Unable to Learn XOR Representation using 2 layers of Multi-Layered Perceptron (MLP)

Question

Using PyTorch nn.Sequential model, I'm unable to learn all four representation of the XOR booleans:

import numpy as np

import torch
from torch import nn
from torch.autograd import Variable
from torch import FloatTensor
from torch import optim

use_cuda = torch.cuda.is_available()

X = xor_input = np.array([[0,0], [0,1], [1,0], [1,1]])
Y = xor_output = np.array([[0,1,1,0]]).T

# Converting the X to PyTorch-able data structure.
X_pt = Variable(FloatTensor(X))
X_pt = X_pt.cuda() if use_cuda else X_pt
# Converting the Y to PyTorch-able data structure.
Y_pt = Variable(FloatTensor(Y), requires_grad=False)
Y_pt = Y_pt.cuda() if use_cuda else Y_pt

hidden_dim = 5

model = nn.Sequential(nn.Linear(input_dim, hidden_dim),
                      nn.Linear(hidden_dim, output_dim),
                      nn.Sigmoid())
criterion = nn.L1Loss()
learning_rate = 0.03
optimizer = optim.SGD(model.parameters(), lr=learning_rate)
num_epochs = 10000

for _ in range(num_epochs):
    predictions = model(X_pt)
    loss_this_epoch = criterion(predictions, Y_pt)
    loss_this_epoch.backward()
    optimizer.step()
    print([int(_pred > 0.5) for _pred in predictions], list(map(int, Y_pt)), loss_this_epoch.data[0])

After learning:

for _x, _y in zip(X_pt, Y_pt):
    prediction = model(_x)
    print('Input:\t', list(map(int, _x)))
    print('Pred:\t', int(prediction))
    print('Ouput:\t', int(_y))
    print('######')

[out]:

Input:   [0, 0]
Pred:    0
Ouput:   0
######
Input:   [0, 1]
Pred:    1
Ouput:   1
######
Input:   [1, 0]
Pred:    0
Ouput:   1
######
Input:   [1, 1]
Pred:    0
Ouput:   0
######

I've tried running the same code over a couple of random seeds but it didn't manage to learn all for XOR representation.

__Task requirements__.
a – Reproduce the passage of the PyTorch XOR question starting with "Using PyTorch nn.Sequential" and going on through "[0,1], [1,0], [1,1]])".
b – Please continue the PyTorch XOR question from the point where it stops.

__Extracted information__.
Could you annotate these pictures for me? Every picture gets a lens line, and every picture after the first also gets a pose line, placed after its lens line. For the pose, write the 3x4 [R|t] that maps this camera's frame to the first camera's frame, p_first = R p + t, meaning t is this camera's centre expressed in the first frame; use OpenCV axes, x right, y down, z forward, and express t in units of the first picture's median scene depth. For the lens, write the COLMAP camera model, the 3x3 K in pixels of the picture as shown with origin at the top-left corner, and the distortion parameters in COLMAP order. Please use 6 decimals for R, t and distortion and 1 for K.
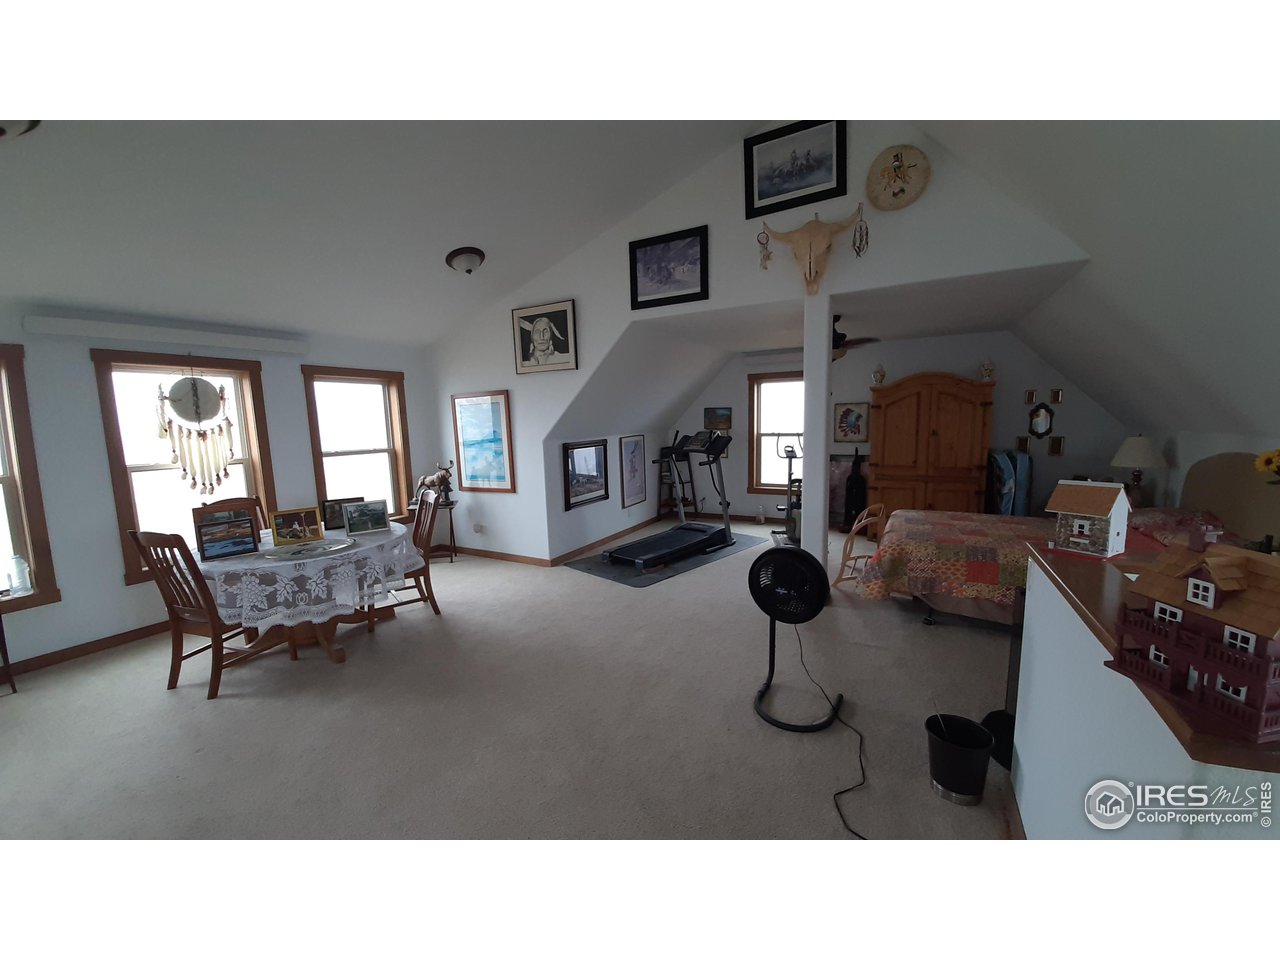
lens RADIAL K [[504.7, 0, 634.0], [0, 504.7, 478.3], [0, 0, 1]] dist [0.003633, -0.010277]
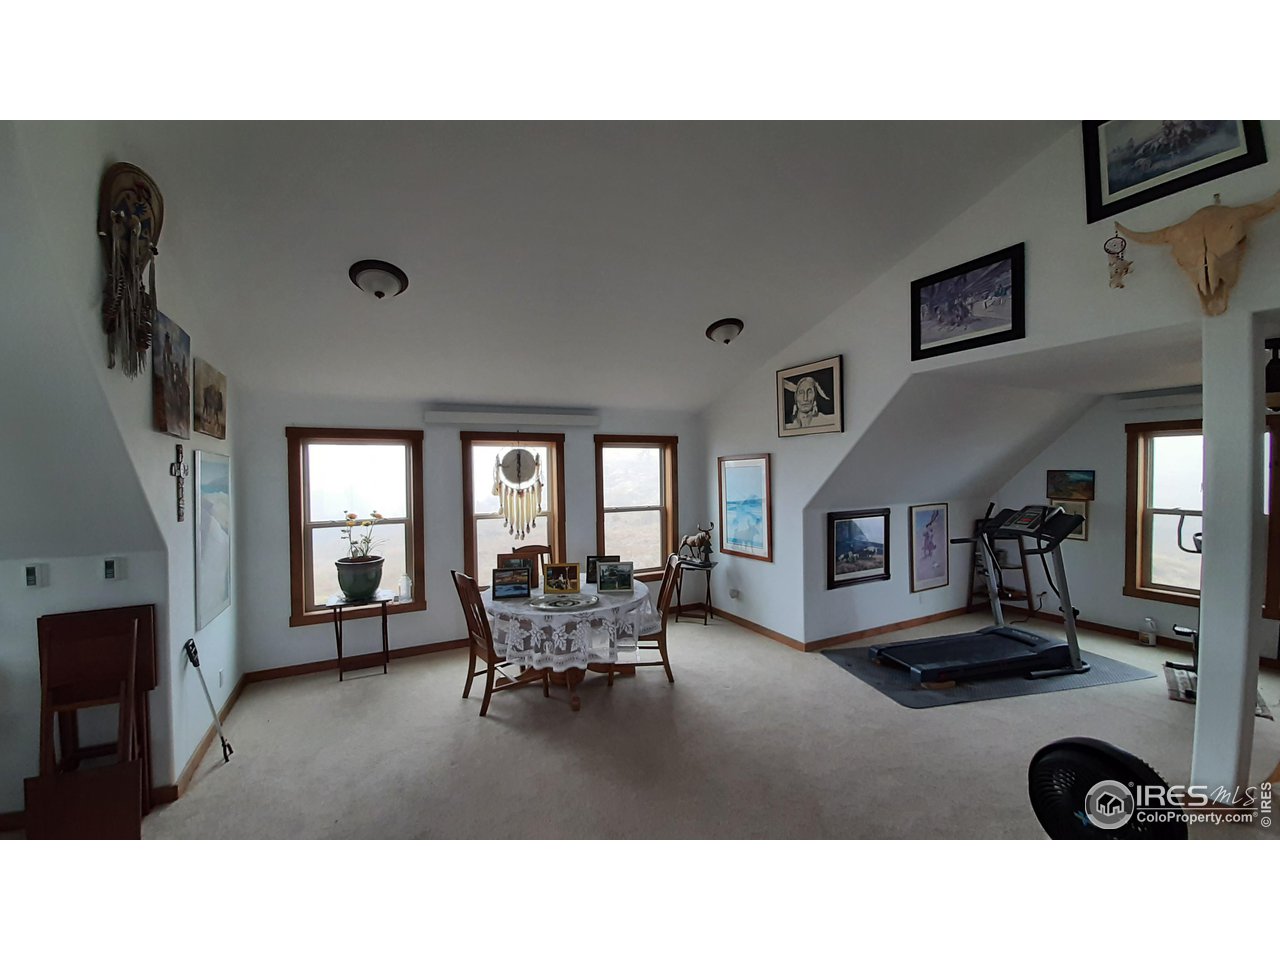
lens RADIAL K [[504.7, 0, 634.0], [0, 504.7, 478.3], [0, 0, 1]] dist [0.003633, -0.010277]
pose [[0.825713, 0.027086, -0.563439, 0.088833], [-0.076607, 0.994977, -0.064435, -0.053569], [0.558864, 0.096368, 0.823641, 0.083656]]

--

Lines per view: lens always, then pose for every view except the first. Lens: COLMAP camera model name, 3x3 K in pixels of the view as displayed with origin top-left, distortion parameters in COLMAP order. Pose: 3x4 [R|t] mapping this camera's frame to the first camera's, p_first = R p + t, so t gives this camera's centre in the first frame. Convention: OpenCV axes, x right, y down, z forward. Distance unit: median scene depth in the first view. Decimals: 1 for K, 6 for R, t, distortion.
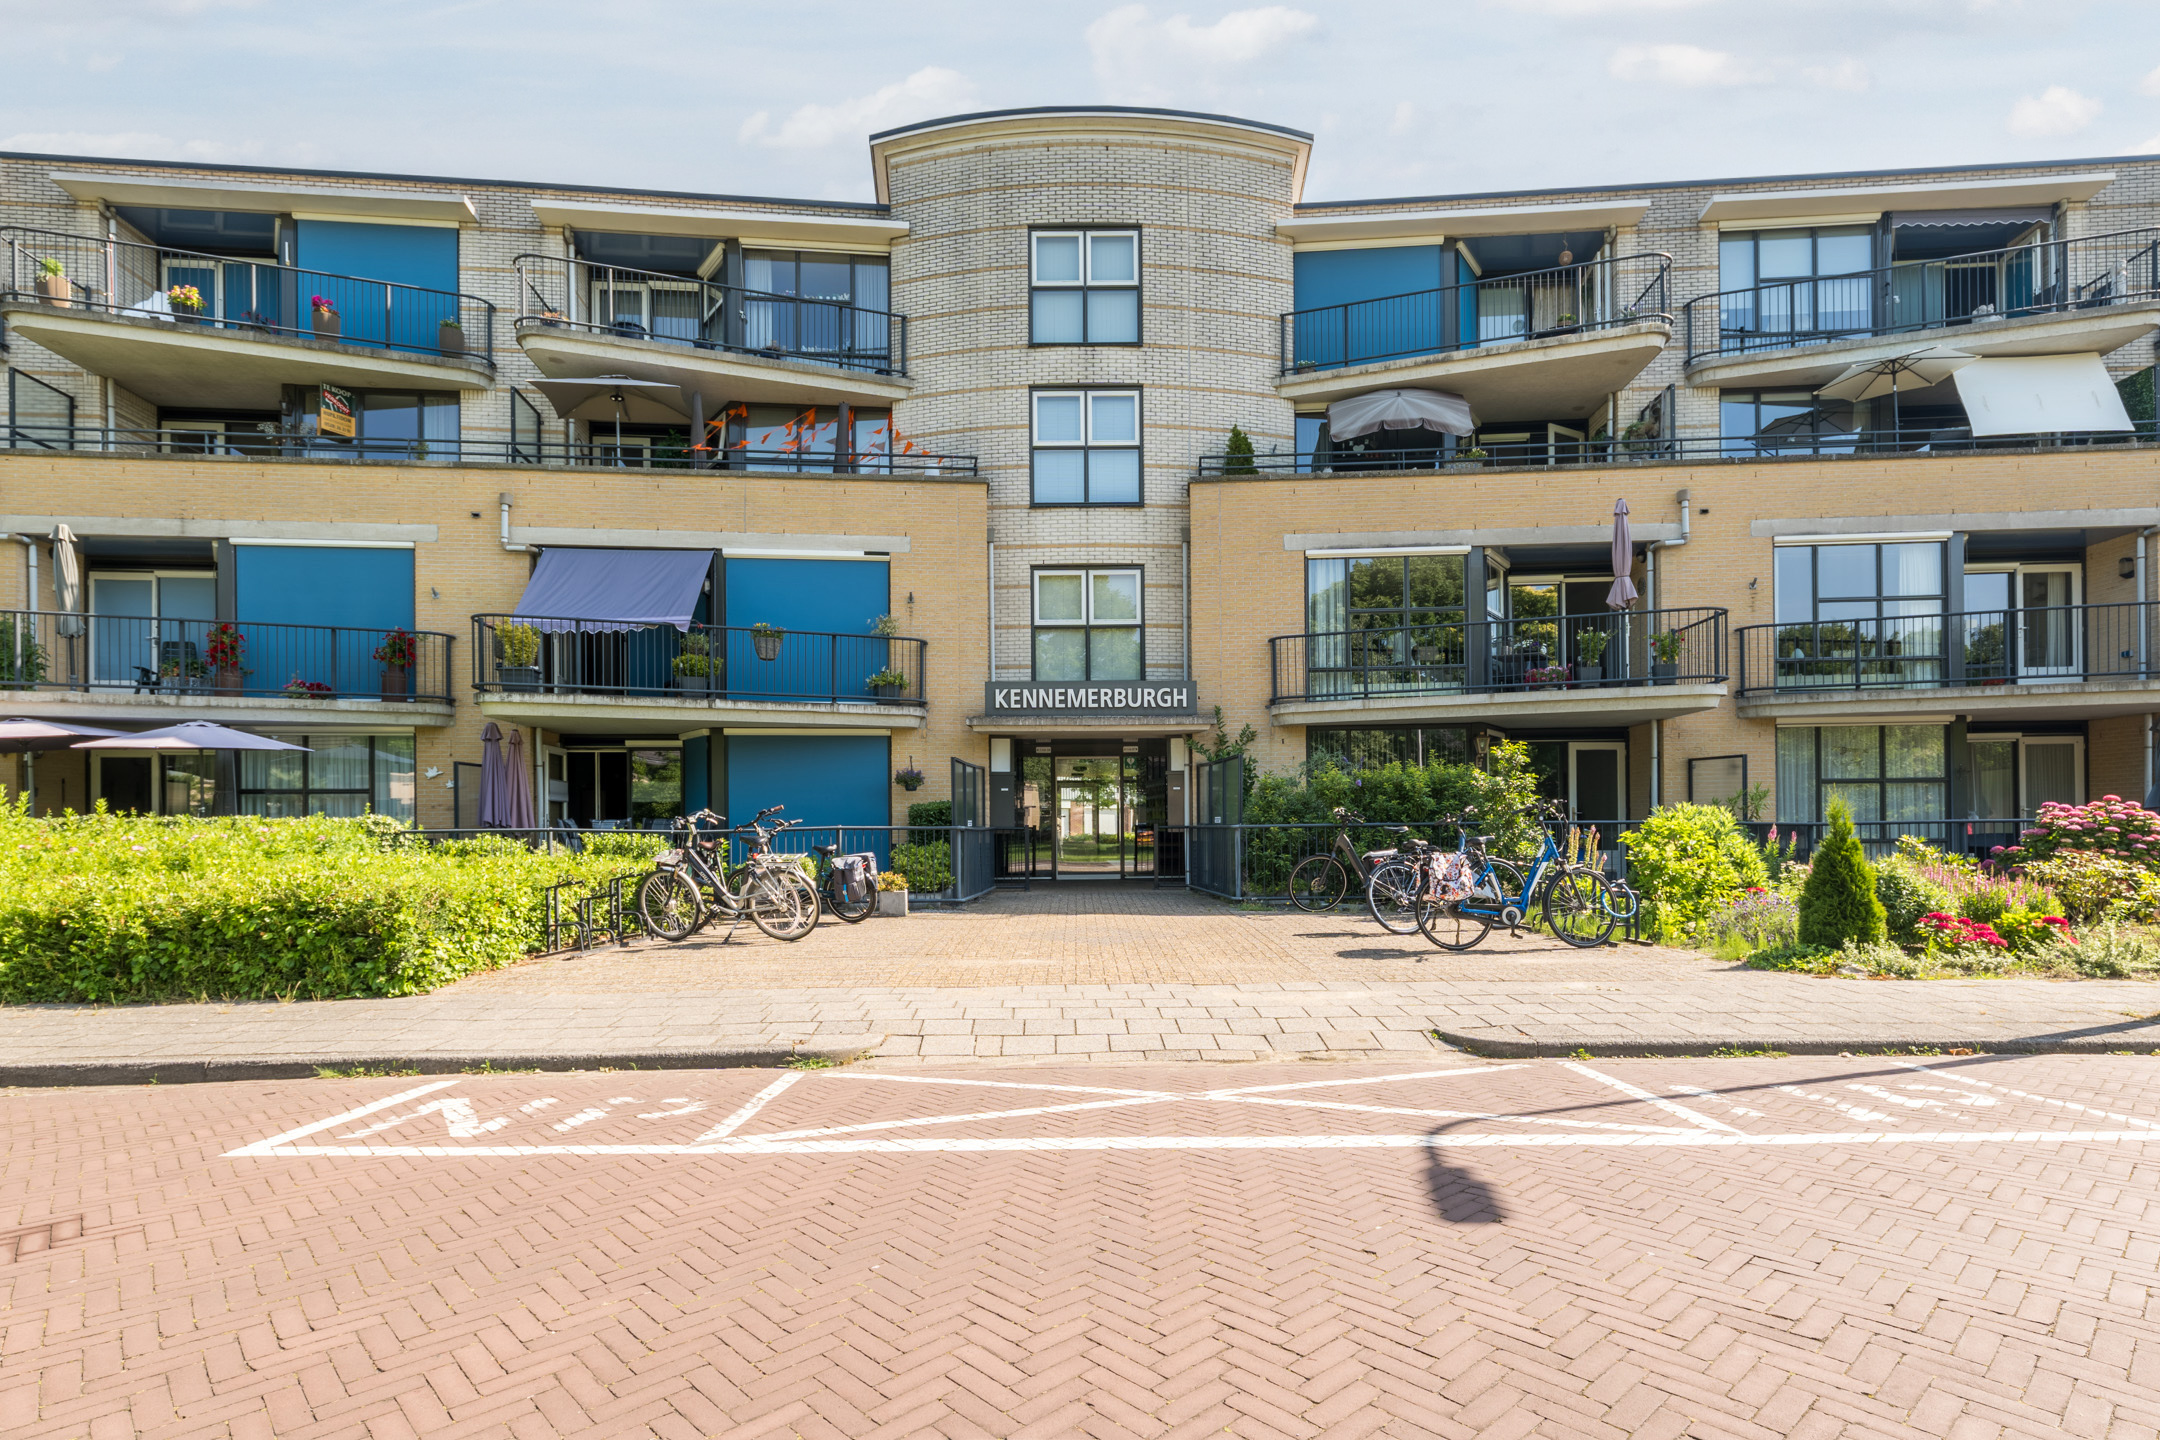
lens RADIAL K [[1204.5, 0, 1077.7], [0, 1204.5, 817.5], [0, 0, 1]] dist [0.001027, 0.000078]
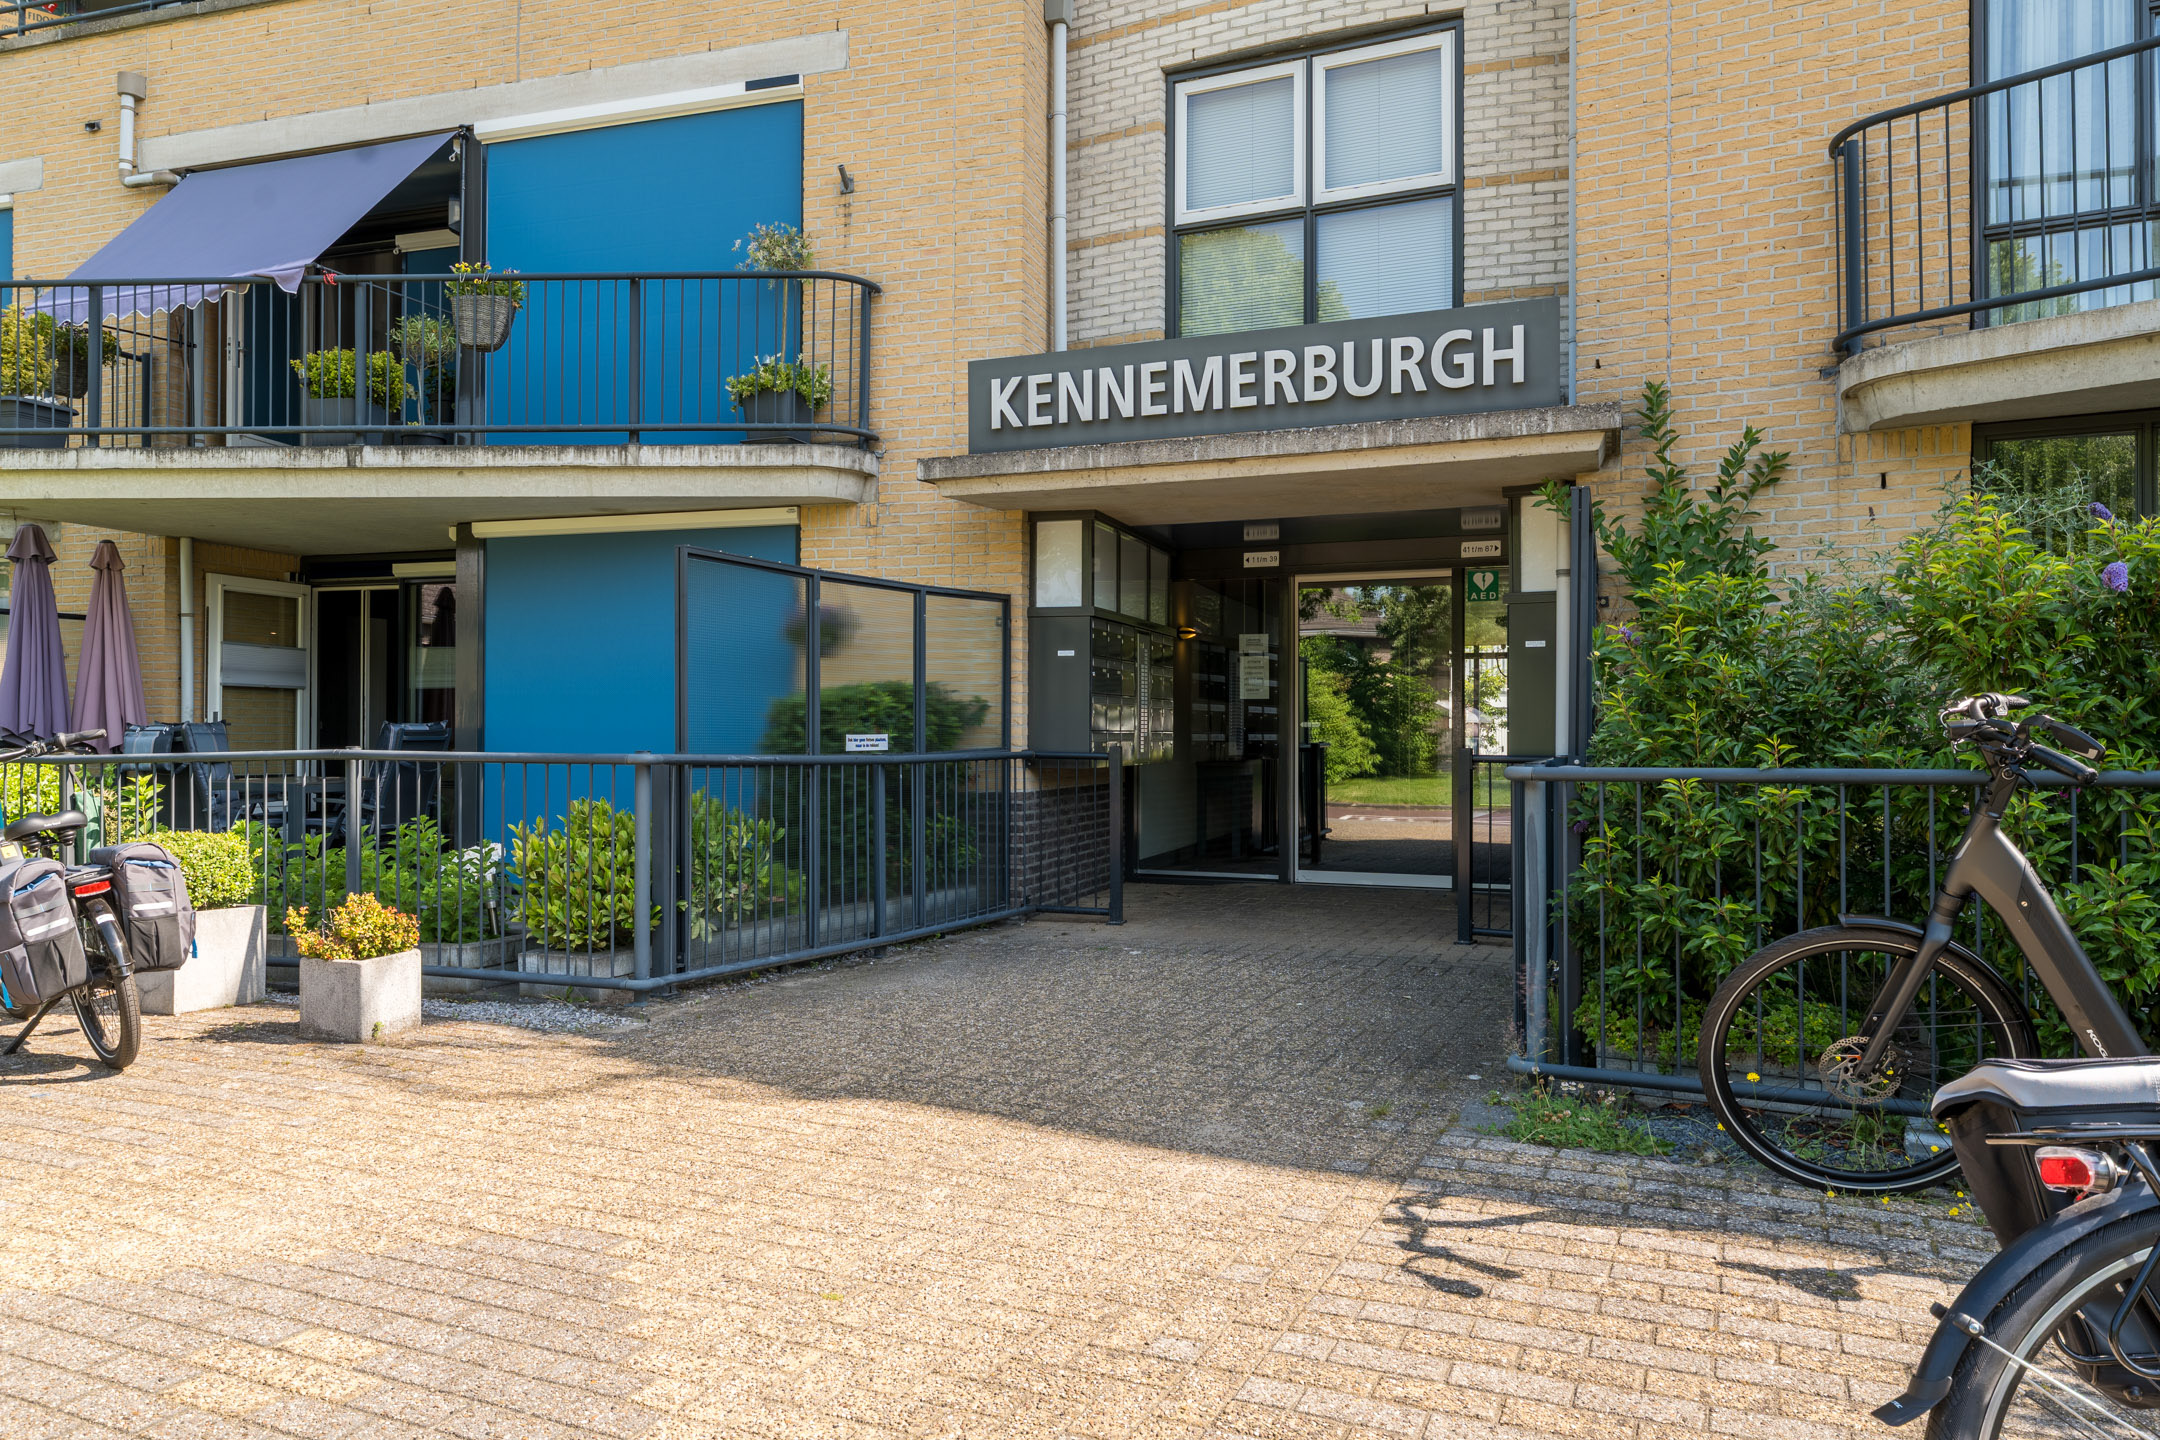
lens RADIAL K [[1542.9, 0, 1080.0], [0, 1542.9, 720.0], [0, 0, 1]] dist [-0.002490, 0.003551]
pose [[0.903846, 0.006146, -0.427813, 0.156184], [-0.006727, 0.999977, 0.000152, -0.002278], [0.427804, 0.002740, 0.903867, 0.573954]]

__Responses by task__.
a –
Using PyTorch nn.Sequential model, I'm unable to learn all four representation of the XOR booleans:

import numpy as np

import torch
from torch import nn
from torch.autograd import Variable
from torch import FloatTensor
from torch import optim

use_cuda = torch.cuda.is_available()

X = xor_input = np.array([[0,0], [0,1], [1,0], [1,1]])

b –
Without PyTorch, I could easily train a model with self-defined derivative functions and manually perform the backpropagation, see https://www.kaggle.io/svf/2342536/635025ecf1de59b71ea4fa03eb84f9f9/results.html#After-some-enlightenment

Why is it that the 2-layered MLP using PyTorch didn't learn the XOR representation?

How is the model in PyTorch:

hidden_dim = 5

model = nn.Sequential(nn.Linear(input_dim, hidden_dim),
                      nn.Linear(hidden_dim, output_dim),
                      nn.Sigmoid())

different from the one that is hand-written with the derivatives and the manually written backpropagation and optimizer step from https://www.kaggle.com/alvations/xor-with-mlp ?

Are the same the one hidden layered perceptron network?

Updated

Strangely, adding a nn.Sigmoid() between the nn.Linear layers didn't work:

hidden_dim = 5

model = nn.Sequential(nn.Linear(input_dim, hidden_dim),
                      nn.Sigmoid(),
                      nn.Linear(hidden_dim, output_dim),
                      nn.Sigmoid())
criterion = nn.L1Loss()
learning_rate = 0.03
optimizer = optim.SGD(model.parameters(), lr=learning_rate)
num_epochs = 10000

for _ in range(num_epochs):
    predictions = model(X_pt)
    loss_this_epoch = criterion(predictions, Y_pt)
    loss_this_epoch.backward()
    optimizer.step()

for _x, _y in zip(X_pt, Y_pt):
    prediction = model(_x)
    print('Input:\t', list(map(int, _x)))
    print('Pred:\t', int(prediction))
    print('Ouput:\t', int(_y))
    print('######')

[out]:

Input:   [0, 0]
Pred:    0
Ouput:   0
######
Input:   [0, 1]
Pred:    1
Ouput:   1
######
Input:   [1, 0]
Pred:    1
Ouput:   1
######
Input:   [1, 1]
Pred:    1
Ouput:   0
######

But adding nn.ReLU() did:

model = nn.Sequential(nn.Linear(input_dim, hidden_dim),
                      nn.ReLU(), 
                      nn.Linear(hidden_dim, output_dim),
                      nn.Sigmoid())

...
for _x, _y in zip(X_pt, Y_pt):
prediction = model(_x)
print('Input:\t', list(map(int, _x)))
print('Pred:\t', int(prediction))
print('Ouput:\t', int(_y))
print('######')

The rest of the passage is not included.